Pelo menos 150 pessoas morreram, centenas estão desaparecidas e dezenas de milhar isoladas, principalmente em zonas rurais, devido à passagem do ciclone Idai por Moçambique, Zimbabué e Malaui.

O ciclone Idai afetou mais de 1,5 milhões de pessoas naqueles três países, segundo a Organização das Nações Unidas (ONU) e os governos dos três estados africanos, citados pela Agência France Presse.
O presidente de Moçambique, Filipe Nyusi, disse que o dano é “muito preocupante” e que a inundação dificultou a aterragem de aviões e a realização de operações de salvamento, de acordo com a rádio estatal de Moçambique.

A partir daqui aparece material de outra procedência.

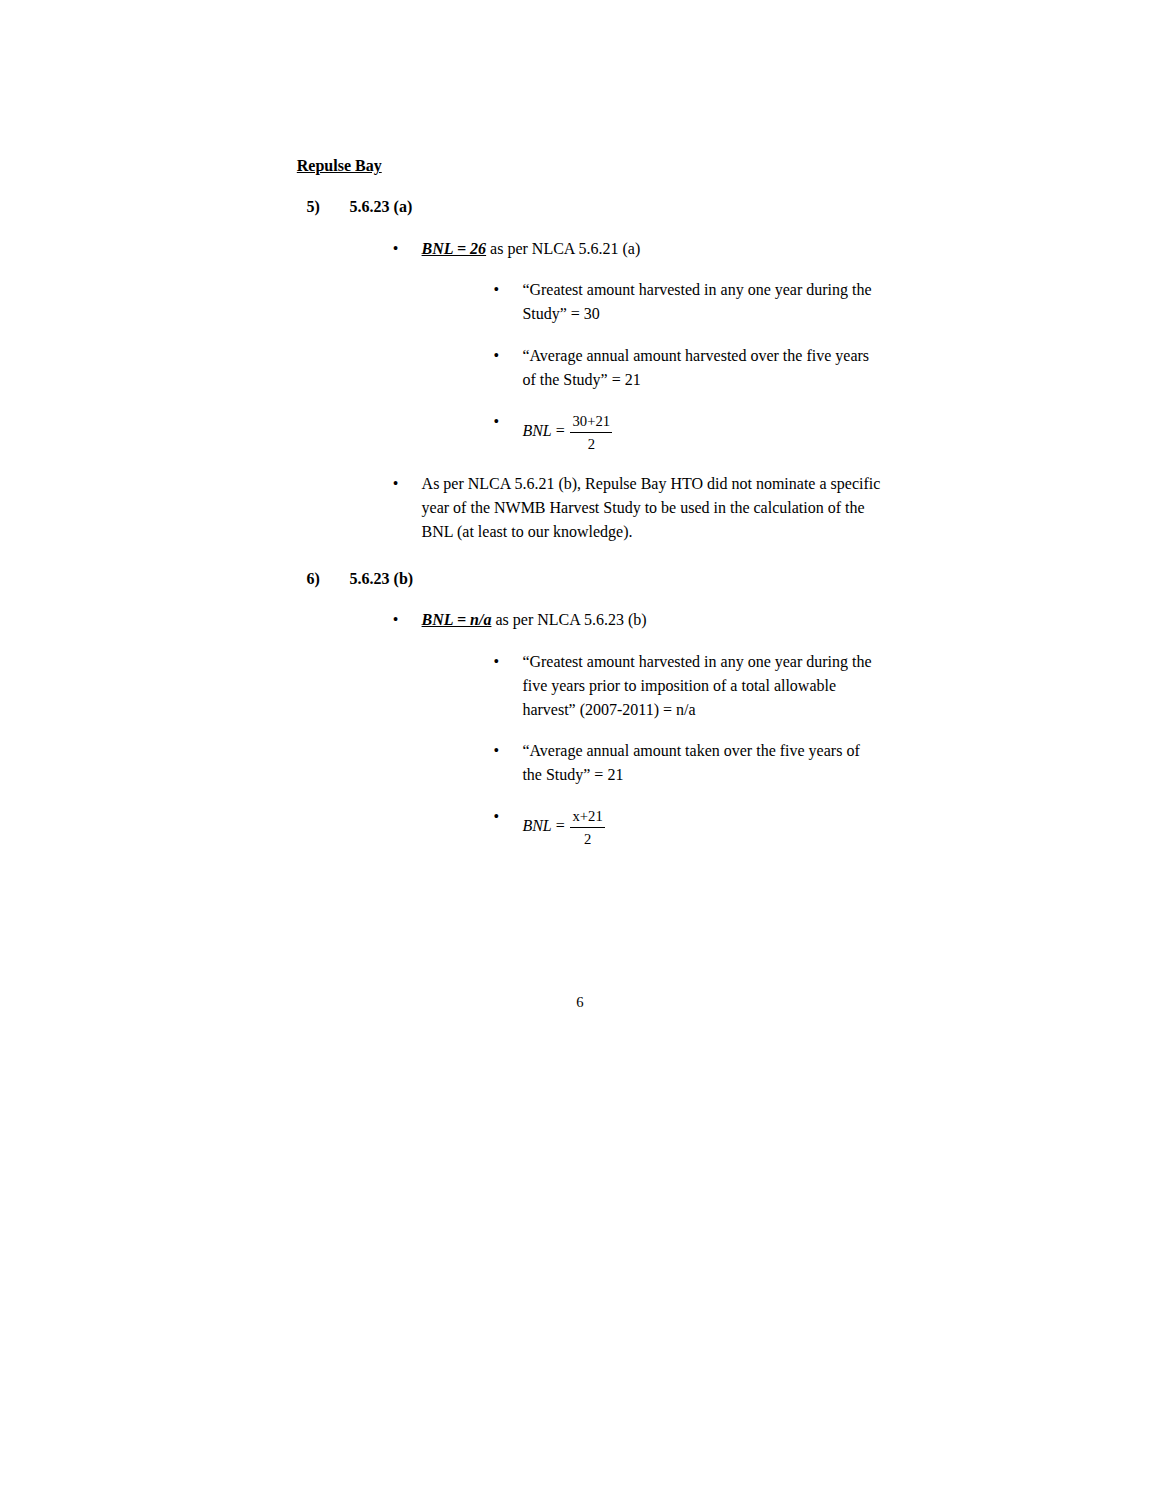Repulse Bay
5.6.23 (a)
BNL = 26 as per NLCA 5.6.21 (a)
“Greatest amount harvested in any one year during the Study” = 30
“Average annual amount harvested over the five years of the Study” = 21
BNL = 30+212
As per NLCA 5.6.21 (b), Repulse Bay HTO did not nominate a specific year of the NWMB Harvest Study to be used in the calculation of the BNL (at least to our knowledge).
5.6.23 (b)
BNL = n/a as per NLCA 5.6.23 (b)
“Greatest amount harvested in any one year during the five years prior to imposition of a total allowable harvest” (2007-2011) = n/a
“Average annual amount taken over the five years of the Study” = 21
BNL = x+212
6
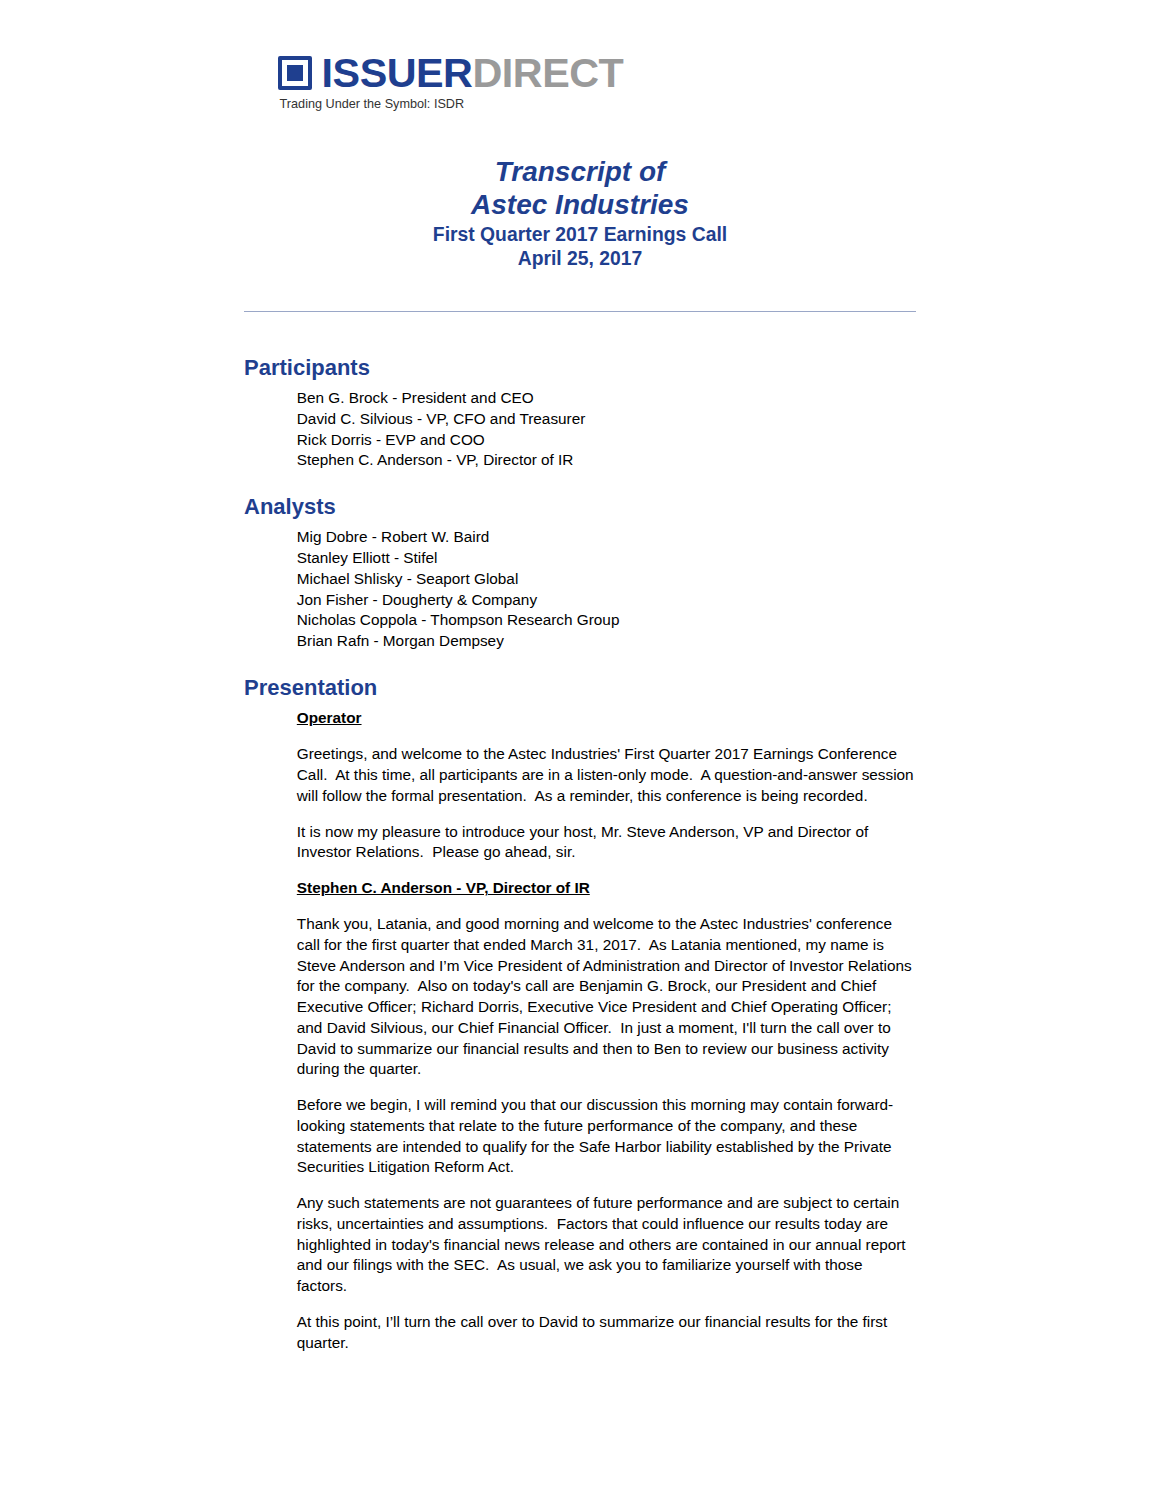ISSUER DIRECT
Trading Under the Symbol: ISDR
Transcript of
Astec Industries
First Quarter 2017 Earnings Call
April 25, 2017
Participants
Ben G. Brock - President and CEO
David C. Silvious - VP, CFO and Treasurer
Rick Dorris - EVP and COO
Stephen C. Anderson - VP, Director of IR
Analysts
Mig Dobre - Robert W. Baird
Stanley Elliott - Stifel
Michael Shlisky - Seaport Global
Jon Fisher - Dougherty & Company
Nicholas Coppola - Thompson Research Group
Brian Rafn - Morgan Dempsey
Presentation
Operator
Greetings, and welcome to the Astec Industries' First Quarter 2017 Earnings Conference Call. At this time, all participants are in a listen-only mode. A question-and-answer session will follow the formal presentation. As a reminder, this conference is being recorded.
It is now my pleasure to introduce your host, Mr. Steve Anderson, VP and Director of Investor Relations. Please go ahead, sir.
Stephen C. Anderson - VP, Director of IR
Thank you, Latania, and good morning and welcome to the Astec Industries' conference call for the first quarter that ended March 31, 2017. As Latania mentioned, my name is Steve Anderson and I’m Vice President of Administration and Director of Investor Relations for the company. Also on today's call are Benjamin G. Brock, our President and Chief Executive Officer; Richard Dorris, Executive Vice President and Chief Operating Officer; and David Silvious, our Chief Financial Officer. In just a moment, I'll turn the call over to David to summarize our financial results and then to Ben to review our business activity during the quarter.
Before we begin, I will remind you that our discussion this morning may contain forward-looking statements that relate to the future performance of the company, and these statements are intended to qualify for the Safe Harbor liability established by the Private Securities Litigation Reform Act.
Any such statements are not guarantees of future performance and are subject to certain risks, uncertainties and assumptions. Factors that could influence our results today are highlighted in today's financial news release and others are contained in our annual report and our filings with the SEC. As usual, we ask you to familiarize yourself with those factors.
At this point, I’ll turn the call over to David to summarize our financial results for the first quarter.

As mortes são principalmente em Chimanimani, no Zimbábue, uma área montanhosa ao longo da fronteira leste com Moçambique, que é popular entre os turistas. Nenhuma morte de turistas foi registrada, disse o porta-voz do governo, Nick Mangwana.
Estradas e pontes foram varridas, diminuindo os esforços de resgate dos militares, agências governamentais e organizações não-governamentais, disse ele.
Entre os mortos estavam dois estudantes que estavam entre as dezenas de crianças presas em um dormitório depois que pedras caíram de uma montanha próxima, disse Mangwana. O Exército do Zimbábue está tentando resgatar os 197 estudantes da escola, embora condições inseguras estejam forçando os soldados a usarem os esforços em terra em vez de tentar um resgate aéreo, disse o ministério da informação do governo posteriormente.
A emissora estatal de televisão do Zimbábue, ZBC, informou que centenas de pessoas estão desaparecidas.